I seem to be running into the same problem again and again. That problem is how do I pass a series of attributes to a transformer using what would be considered a variable in a scripting language. I can generate an attribute or variable containing a list or string containing the attributes, but I can't seem to figure out how to pass that value into a transformer and have it produce the desired result. I know it has to be possible (you can't know every attribute you want to keep/expose/use in every workflow every time, so passing them dynamically has to be a thing), I just can't figure it out. Plus, I can see having to use dynamic inputs in a hundred different ways I can't imagine yet, so I have to get this bit. Can anyone point me to a resource where I can learn the technique? Thank you.
Most FME workflows tend to be for specific source and destination formats/datasets so are actually fairly static in terms of attributes.
Can you describe a situation where you think you want to do this dynamically? With an actual example it would be easier for people here to come up with solutions.
Most FME workflows tend to be for specific source and destination formats/datasets so are actually fairly static in terms of attributes.
Can you describe a situation where you think you want to do this dynamically? With an actual example it would be easier for people here to come up with solutions.
Sorry for how long this is.... We get parcel data from 60+ jurisdictions. Sometimes it’s a simple shapefile or a single feature class in a file gdb, but sometimes its more complex than this. Sometimes it’s a feature class containing just a unique identifier with related tables that hold the more specialized data about each parcel. We are taking this data from the 60+ sources and standardizing it to a single format. The end-result (hopefully) being one large parcel feature class containing polygons for all the jurisdictions in a standardized form. To assist our efforts, we have developed a database containing tables that will drive the process. One table defines table relationships, another defines which fields in each jurisdiction’s source data map to our standardized output schema. As a test we picked a jurisdiction that requires a table join.
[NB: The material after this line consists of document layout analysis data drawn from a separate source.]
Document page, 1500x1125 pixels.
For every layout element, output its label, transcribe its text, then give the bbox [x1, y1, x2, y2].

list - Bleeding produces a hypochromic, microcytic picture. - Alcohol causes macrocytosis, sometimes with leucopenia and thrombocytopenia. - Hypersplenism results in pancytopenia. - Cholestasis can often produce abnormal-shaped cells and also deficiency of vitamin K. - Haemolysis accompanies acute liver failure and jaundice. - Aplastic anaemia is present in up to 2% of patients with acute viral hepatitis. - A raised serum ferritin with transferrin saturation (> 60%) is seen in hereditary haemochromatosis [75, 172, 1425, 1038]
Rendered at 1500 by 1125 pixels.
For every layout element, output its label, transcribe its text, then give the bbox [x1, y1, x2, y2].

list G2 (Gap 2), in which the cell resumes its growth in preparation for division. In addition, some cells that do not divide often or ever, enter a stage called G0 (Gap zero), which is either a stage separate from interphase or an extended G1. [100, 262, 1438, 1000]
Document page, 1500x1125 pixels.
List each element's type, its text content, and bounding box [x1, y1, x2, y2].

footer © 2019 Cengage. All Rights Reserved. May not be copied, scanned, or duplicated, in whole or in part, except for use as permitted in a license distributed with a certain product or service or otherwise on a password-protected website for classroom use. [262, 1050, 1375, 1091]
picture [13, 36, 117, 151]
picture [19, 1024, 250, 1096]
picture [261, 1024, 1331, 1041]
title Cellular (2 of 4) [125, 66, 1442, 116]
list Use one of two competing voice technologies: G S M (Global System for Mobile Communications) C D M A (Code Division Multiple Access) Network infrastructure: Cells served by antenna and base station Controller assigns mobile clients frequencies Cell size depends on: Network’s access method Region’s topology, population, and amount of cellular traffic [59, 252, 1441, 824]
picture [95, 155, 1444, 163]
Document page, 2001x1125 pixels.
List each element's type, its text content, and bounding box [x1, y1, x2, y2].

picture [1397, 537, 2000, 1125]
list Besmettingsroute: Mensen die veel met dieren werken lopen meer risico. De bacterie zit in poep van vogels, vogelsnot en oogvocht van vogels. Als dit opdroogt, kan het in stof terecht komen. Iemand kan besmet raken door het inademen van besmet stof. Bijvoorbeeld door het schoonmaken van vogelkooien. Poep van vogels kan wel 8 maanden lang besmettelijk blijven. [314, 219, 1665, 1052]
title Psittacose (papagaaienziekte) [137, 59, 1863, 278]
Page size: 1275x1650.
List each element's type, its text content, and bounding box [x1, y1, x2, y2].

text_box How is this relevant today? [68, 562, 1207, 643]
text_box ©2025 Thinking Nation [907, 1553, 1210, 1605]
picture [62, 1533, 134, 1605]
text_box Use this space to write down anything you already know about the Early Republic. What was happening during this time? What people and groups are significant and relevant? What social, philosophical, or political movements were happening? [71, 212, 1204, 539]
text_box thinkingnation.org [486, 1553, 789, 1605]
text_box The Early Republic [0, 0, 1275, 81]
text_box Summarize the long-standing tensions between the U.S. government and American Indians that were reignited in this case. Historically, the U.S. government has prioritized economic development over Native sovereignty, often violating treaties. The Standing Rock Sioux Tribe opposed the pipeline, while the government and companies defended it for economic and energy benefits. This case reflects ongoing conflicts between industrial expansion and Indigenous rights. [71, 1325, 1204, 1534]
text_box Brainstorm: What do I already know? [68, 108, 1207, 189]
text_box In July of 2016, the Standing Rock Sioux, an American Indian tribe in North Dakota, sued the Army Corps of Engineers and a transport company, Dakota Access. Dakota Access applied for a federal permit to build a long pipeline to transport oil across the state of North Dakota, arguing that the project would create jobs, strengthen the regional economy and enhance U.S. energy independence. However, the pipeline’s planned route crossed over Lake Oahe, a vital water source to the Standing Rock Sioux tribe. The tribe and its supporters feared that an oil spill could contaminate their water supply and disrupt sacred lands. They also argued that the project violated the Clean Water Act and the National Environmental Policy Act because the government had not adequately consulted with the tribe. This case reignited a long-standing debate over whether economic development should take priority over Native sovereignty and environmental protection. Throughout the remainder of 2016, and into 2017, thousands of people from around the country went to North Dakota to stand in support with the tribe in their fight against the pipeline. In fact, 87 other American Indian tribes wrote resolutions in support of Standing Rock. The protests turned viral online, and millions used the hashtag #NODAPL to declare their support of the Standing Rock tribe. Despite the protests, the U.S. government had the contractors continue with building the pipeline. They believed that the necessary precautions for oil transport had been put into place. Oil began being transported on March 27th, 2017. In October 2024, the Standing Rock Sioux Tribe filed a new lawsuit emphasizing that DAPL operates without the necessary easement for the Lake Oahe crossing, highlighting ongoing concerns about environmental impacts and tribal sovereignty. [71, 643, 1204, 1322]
We set up a file geodatabase reader, read just the tables we wanted, used attribute keeper to keep just the attributes we wanted in each table, joined them, and used schema mapper to write our output. All worked well. But it was not dynamic, we "hardcoded" the database name, table names and attribute names into the transformers. Now we want to automate this process so it can work when the workspace is provided a list of jurisdictions. Each will have unique table and attribute names and only some will require a join. Hence I find that I would like to pass dynamic sets of attribute names to different transformers and I’m having a problem.
Sorry for how long this is.... We get parcel data from 60+ jurisdictions. Sometimes it’s a simple shapefile or a single feature class in a file gdb, but sometimes its more complex than this. Sometimes it’s a feature class containing just a unique identifier with related tables that hold the more specialized data about each parcel. We are taking this data from the 60+ sources and standardizing it to a single format. The end-result (hopefully) being one large parcel feature class containing polygons for all the jurisdictions in a standardized form. To assist our efforts, we have developed a database containing tables that will drive the process. One table defines table relationships, another defines which fields in each jurisdiction’s source data map to our standardized output schema. As a test we picked a jurisdiction that requires a table join. We set up a file geodatabase reader, read just the tables we wanted, used attribute keeper to keep just the attributes we wanted in each table, joined them, and used schema mapper to write our output. All worked well. But it was not dynamic, we "hardcoded" the database name, table names and attribute names into the transformers. Now we want to automate this process so it can work when the workspace is provided a list of jurisdictions. Each will have unique table and attribute names and only some will require a join. Hence I find that I would like to pass dynamic sets of attribute names to different transformers and I’m having a problem.
It sounds like the SchemaMapper might be useful for at least part of your input. You can use it to change the dataset's schema based on an external table. There's a series of tutorials for it here
It won't do table joins though.
My gut feeling says you're probably going to end up with a hybrid solution. So part SchemaMapper and part jurisdiction-specific workflows (e.g. the one with table joins). If that is going to be the case I think you should also strongly consider whether you want everything to happen in a single workspace (which can potentially grow into a very large one, we've come across one with 1800+ transformers...) or split it up into smaller ones. My preference would be to split it up. Mind you, that may not be the most efficient solution, but I think it's the most manageable (especially if you need to transfer management of it to somebody else).